As a Workforce Innovation Fund recipient, Nevada will receive a $100,000 grant.
Since last spring, when the coronavirus pandemic rocked Nevada’s economy and led to a historic 30% unemployment rate in April 2020, the state has been working especially hard to help put tens of thousands of Nevadans back to work.
While the state’s jobless rate dropped to 9% by December and to roughly 8% by February, Nevada’s economic and workforce development officials have not eased their job recovery efforts.
The latest example came in March, when Nevada was one of nine states selected for the inaugural cohort of the Workforce Innovation Network. Launched by the National Governors Association (NGA) and supported by Cognizant U.S. Foundation, the network is designed to “help states build capacity for near-term innovation and longer-term strategies to prepare their workforces for a post-COVID-19 economy.”
“The goal for us is to really shape some new opportunities and get our dislocated workers into programs and training that will align with new career paths for them,” Isla Young, executive director of the Governor’s Office of Workforce Innovation (OWINN), told the NNBW. “What we’re seeing is a lot of our Nevadans that have possibly been in the same career path or working in hospitality for 20-something years now are faced with, ‘what might I transition into?’”
After all, the pandemic led to a wave of layoffs in many sectors, none worse than the leisure and hospitality industry, one of the state’s biggest economic drivers.
While this year’s decrease in COVID cases and increase in vaccinations has helped add jobs to the market, it’s nowhere where it was pre-COVID. Case in point: the tourism-reliant Vegas market was still down 99,900 jobs last December when compared to the number of jobs it had in January 2020, according to OWINN.
What’s more, a year into the pandemic, 65% of Nevadans who are unemployed as a result of COVID-19 state job availability as the primary reason preventing them from finding work.
Further, 39% cite lack of education, skills or certification as at least one factor hindering them from finding a job, according to the Nevada Governor’s Office of Economic Development (GOED).
GOED contracted with Growth Services Group, a national workforce intelligence consultant, to commission a labor supply study to develop an accurate and comprehensive analysis of the state’s workforce condition.

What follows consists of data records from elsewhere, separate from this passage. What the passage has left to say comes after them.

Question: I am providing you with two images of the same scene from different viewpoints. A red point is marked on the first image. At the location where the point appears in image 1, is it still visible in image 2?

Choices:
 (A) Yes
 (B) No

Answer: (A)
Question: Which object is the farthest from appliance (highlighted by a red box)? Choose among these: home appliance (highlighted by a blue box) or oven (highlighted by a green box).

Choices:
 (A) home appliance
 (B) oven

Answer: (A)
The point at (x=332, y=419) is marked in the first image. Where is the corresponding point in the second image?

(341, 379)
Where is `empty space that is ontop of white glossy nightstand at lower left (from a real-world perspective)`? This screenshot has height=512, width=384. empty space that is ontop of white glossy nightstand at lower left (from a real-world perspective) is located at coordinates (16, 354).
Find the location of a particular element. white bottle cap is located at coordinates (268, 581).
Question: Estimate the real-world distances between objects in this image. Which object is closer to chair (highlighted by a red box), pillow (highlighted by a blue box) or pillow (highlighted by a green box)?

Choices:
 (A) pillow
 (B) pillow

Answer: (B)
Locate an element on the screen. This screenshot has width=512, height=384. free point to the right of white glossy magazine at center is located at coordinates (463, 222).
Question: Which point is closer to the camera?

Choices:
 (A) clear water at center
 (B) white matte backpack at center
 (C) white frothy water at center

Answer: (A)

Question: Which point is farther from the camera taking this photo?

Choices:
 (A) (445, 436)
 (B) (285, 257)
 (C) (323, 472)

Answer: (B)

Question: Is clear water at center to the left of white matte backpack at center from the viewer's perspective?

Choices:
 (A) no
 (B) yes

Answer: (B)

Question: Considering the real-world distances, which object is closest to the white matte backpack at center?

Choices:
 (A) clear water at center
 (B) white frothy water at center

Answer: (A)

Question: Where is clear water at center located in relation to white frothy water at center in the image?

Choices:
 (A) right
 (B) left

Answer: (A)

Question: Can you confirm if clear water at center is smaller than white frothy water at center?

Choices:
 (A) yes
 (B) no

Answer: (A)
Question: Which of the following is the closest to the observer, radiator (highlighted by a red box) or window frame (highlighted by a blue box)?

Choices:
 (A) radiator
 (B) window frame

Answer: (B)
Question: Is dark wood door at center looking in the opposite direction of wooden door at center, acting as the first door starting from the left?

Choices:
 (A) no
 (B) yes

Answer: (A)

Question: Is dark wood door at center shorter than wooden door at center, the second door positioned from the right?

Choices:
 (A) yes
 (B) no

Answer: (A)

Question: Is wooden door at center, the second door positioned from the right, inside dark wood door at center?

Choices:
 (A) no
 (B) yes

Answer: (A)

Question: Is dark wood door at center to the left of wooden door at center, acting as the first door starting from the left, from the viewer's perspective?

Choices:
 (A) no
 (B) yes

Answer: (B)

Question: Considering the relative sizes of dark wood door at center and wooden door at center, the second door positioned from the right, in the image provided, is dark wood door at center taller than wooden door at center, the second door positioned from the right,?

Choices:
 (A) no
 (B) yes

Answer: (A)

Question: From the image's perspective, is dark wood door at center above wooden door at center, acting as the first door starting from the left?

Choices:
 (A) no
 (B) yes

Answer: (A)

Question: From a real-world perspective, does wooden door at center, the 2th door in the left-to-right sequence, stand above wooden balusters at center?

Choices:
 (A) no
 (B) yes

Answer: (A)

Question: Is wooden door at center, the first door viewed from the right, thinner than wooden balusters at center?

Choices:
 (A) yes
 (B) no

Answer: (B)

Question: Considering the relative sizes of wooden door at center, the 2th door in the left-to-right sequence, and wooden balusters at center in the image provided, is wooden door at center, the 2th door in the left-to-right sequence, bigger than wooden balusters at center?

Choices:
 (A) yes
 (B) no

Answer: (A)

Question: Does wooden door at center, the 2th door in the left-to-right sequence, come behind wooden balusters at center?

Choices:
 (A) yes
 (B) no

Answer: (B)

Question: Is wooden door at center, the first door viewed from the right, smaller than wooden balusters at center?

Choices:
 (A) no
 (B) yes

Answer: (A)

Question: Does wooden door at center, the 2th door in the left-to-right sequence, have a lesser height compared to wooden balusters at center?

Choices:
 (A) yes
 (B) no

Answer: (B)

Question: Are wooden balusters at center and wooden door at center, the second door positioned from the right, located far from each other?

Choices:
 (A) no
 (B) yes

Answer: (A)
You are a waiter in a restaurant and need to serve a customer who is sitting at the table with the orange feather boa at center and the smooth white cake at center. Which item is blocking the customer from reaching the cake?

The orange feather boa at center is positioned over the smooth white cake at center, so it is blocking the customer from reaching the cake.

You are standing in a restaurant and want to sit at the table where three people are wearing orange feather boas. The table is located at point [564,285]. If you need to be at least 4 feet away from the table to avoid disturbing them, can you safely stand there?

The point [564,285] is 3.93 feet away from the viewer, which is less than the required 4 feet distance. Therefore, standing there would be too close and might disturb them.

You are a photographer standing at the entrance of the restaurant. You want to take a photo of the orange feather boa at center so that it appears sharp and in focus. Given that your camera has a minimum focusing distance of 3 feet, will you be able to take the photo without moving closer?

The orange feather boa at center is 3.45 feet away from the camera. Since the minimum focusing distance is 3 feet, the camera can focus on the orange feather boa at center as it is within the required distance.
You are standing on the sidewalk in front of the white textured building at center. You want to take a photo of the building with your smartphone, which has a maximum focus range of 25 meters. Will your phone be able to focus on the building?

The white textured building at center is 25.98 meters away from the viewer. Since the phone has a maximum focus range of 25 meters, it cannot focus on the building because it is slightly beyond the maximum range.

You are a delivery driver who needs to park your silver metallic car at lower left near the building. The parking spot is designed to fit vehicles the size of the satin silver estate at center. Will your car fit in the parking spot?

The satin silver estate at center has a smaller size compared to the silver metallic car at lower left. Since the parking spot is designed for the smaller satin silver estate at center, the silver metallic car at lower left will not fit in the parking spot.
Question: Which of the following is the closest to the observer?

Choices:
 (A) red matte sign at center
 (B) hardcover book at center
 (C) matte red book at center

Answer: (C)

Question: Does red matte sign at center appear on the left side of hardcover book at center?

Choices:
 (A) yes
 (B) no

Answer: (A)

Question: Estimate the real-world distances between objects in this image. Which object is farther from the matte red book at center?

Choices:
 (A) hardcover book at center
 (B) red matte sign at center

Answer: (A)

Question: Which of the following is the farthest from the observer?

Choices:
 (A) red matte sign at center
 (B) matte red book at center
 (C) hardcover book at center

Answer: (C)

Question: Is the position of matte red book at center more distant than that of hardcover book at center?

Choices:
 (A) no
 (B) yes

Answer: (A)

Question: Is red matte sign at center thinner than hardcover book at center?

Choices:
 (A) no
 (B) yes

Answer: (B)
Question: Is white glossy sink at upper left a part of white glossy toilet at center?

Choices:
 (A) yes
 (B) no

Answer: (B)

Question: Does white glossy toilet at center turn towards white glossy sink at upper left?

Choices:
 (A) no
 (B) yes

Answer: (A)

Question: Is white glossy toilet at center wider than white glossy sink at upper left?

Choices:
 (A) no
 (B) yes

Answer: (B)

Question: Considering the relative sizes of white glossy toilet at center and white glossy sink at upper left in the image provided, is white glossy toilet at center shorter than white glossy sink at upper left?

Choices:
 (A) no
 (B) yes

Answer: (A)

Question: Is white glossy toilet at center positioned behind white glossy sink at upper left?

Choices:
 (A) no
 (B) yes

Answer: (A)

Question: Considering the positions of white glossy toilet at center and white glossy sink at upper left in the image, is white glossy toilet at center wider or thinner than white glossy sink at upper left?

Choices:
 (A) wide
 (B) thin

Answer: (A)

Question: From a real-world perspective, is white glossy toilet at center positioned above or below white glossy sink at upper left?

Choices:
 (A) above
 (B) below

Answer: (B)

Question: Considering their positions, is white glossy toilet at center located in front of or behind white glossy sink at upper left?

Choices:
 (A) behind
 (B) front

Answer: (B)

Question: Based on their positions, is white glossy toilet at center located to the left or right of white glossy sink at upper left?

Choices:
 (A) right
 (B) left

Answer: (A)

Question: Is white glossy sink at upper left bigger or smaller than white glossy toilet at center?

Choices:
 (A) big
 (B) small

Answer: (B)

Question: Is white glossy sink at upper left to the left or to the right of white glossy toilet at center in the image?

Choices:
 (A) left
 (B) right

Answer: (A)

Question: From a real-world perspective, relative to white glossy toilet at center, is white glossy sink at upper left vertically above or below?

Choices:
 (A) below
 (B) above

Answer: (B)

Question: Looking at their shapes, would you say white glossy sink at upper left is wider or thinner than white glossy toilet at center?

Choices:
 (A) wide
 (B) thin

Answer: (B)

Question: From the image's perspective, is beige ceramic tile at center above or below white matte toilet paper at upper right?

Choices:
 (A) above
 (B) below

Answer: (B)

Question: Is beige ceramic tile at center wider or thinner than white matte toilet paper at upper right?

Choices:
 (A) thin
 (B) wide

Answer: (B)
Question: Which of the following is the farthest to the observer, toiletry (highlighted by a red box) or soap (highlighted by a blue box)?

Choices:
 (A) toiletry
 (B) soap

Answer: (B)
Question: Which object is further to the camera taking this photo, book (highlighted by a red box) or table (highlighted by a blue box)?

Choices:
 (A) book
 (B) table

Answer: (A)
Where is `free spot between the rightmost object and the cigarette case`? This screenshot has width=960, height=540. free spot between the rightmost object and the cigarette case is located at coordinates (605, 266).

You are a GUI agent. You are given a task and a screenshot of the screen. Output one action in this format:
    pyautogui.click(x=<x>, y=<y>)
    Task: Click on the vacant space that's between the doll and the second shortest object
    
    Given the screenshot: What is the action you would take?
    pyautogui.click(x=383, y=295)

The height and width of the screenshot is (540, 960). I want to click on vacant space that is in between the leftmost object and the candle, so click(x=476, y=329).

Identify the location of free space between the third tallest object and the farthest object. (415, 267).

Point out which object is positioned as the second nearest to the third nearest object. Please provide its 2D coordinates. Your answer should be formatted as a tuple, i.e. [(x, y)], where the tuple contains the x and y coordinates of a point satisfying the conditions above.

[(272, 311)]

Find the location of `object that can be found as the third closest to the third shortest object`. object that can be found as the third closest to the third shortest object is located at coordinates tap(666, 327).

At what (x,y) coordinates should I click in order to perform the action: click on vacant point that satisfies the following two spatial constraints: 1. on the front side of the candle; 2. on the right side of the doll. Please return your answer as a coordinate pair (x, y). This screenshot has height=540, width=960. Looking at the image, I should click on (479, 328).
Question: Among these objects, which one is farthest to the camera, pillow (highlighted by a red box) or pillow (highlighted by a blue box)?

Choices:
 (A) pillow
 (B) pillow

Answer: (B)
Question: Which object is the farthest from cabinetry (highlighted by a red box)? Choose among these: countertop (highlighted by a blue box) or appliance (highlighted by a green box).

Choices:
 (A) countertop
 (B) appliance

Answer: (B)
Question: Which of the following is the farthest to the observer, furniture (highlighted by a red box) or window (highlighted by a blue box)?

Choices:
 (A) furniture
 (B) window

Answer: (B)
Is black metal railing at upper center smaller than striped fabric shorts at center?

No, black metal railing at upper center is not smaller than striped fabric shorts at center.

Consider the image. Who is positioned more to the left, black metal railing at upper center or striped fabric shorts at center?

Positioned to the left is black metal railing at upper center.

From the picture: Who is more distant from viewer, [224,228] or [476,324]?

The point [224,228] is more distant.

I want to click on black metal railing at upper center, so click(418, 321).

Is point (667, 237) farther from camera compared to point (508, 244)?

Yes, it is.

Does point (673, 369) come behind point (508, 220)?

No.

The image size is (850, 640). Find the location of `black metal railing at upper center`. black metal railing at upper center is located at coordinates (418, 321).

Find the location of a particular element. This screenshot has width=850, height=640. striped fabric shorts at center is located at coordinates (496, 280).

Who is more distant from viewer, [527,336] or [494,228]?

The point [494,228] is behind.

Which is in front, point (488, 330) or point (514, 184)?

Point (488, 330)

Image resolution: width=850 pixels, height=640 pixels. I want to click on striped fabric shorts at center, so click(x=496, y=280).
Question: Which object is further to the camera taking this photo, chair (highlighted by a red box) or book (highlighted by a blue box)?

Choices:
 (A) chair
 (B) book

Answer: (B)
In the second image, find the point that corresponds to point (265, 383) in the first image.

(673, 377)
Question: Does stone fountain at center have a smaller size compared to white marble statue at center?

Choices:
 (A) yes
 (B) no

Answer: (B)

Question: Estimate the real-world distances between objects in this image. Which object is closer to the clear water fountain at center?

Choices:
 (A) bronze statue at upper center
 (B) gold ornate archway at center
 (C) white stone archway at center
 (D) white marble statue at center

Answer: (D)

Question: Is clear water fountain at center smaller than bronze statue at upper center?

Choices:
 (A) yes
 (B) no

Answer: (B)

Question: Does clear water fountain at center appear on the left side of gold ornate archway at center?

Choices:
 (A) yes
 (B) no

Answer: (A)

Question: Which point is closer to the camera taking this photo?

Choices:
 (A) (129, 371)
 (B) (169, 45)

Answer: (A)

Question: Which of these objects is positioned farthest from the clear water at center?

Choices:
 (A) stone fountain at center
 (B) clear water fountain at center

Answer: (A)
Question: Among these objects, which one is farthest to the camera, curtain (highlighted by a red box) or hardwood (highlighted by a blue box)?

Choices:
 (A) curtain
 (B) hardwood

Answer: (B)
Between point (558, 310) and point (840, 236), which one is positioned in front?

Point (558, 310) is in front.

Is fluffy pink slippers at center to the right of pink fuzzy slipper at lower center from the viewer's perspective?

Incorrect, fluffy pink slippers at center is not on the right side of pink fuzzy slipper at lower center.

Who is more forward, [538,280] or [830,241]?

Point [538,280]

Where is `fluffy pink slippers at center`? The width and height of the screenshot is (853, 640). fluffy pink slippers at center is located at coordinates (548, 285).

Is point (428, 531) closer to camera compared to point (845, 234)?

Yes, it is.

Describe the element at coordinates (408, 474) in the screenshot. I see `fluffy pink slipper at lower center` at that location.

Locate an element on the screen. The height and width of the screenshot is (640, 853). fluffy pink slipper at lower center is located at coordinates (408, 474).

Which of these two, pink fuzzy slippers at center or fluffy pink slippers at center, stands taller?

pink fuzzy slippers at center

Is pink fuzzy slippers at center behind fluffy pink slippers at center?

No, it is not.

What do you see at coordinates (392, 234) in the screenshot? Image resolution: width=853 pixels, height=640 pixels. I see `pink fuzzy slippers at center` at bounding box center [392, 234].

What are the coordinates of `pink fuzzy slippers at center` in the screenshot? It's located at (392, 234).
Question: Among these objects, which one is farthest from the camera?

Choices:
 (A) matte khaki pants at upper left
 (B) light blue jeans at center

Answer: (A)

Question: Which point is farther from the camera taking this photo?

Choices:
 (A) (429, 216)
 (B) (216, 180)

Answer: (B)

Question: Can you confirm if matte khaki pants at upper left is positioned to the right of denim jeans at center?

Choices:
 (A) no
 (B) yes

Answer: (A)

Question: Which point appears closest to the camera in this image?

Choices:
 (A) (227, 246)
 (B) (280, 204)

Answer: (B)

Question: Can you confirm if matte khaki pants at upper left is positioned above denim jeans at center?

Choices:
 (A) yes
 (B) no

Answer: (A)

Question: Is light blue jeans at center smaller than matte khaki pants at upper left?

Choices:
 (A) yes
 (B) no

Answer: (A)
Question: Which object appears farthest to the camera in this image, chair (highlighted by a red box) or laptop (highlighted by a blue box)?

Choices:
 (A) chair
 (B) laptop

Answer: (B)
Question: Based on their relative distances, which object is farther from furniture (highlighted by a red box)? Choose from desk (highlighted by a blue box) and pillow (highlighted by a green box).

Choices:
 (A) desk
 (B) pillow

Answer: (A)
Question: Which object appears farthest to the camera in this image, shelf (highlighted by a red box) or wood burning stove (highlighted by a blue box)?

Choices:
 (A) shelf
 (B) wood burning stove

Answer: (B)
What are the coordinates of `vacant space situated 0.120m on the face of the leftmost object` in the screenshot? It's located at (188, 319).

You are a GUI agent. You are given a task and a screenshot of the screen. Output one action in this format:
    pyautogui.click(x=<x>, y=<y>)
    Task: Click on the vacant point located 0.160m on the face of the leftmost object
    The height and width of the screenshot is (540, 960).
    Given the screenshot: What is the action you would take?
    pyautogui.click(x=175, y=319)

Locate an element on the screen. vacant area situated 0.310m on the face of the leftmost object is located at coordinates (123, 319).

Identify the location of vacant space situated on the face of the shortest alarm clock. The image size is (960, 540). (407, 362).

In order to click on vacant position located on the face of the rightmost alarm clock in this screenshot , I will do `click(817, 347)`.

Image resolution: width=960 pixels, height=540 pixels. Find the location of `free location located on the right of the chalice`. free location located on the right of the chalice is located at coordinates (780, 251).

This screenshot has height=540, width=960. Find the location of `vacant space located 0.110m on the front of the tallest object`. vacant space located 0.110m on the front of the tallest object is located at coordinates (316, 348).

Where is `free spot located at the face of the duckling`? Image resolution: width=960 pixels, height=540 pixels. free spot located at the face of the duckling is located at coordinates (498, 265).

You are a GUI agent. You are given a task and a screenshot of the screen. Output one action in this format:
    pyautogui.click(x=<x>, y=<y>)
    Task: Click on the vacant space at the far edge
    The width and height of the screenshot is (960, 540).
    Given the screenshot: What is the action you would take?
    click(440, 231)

“With that data, folks like us — and this great state team that we have — are tasked with, how do we respond?” said Stacy Bostwick, director of workforce development at GOED. “Having a real clear understanding has been helpful. Not just anecdotes or just job numbers — those don’t get into the weeds of each individual or the impact on different types of industry members.”
As a Workforce Innovation Fund recipient, Nevada will receive a $100,000 grant. This, Young said, will be used to support personnel and project planning to carry out the state’s innovations.
In the process, the state will receive support developing a state action plan and policy recommendations as well as virtual or in-person site visits and regular coaching calls from NGA Center staff and national experts and consultants.
Currently, Nevada officials are in the process of looking at its existing workforce development systems in the state and “really addressing some of the needs and gaps,” Young said.
To that end, Young said the state’s public-private partnership is also top of mind.
“We’re really making sure programs that are developed align with actual need with our high growth, high demand industries,” said Young, citing healthcare, IT, advanced manufacturing, logistics and skilled trades. “We’re very interested in being much more innovative in how programs are shaped in those key areas. More importantly, that the skills that these folks are learning really are needed.”
Bostwick said the state is focused on creating a sustainable infrastructure and workforce pipeline for those aforementioned industries targeted for growth and future investment.
“That, to me, is probably the most important piece,” Bostwick said. “Because we will never ‘fix’ the problem of lack of availability if we don’t actually have a training program or we don’t have a vehicle to provide the skills that they (companies) are looking for, so we can begin to peck away at the nagging issue of supply and demand and not enough skills in the right places.”
Young said planning for the project will run through July, when the state plans to launch Nevada Job Force, an initiative to “coordinate state, local, nonprofit and private job training and placement assets for improved service delivery to jobseekers.”
“Our job is to help Nevadans and connect them with opportunity and to make sure that we have a healthy economy,” Young said. “How we can get folks back to work quickly and in possibly a new very exciting career path? Also, if this happens again in the future, how can we be really prepared to shift and maneuver where needed?”
The other eight states in the inaugural Workforce Innovation Network cohort are Alabama, Arizona, Colorado, Hawaii, Illinois, Maine, Missouri, New Mexico and Washington.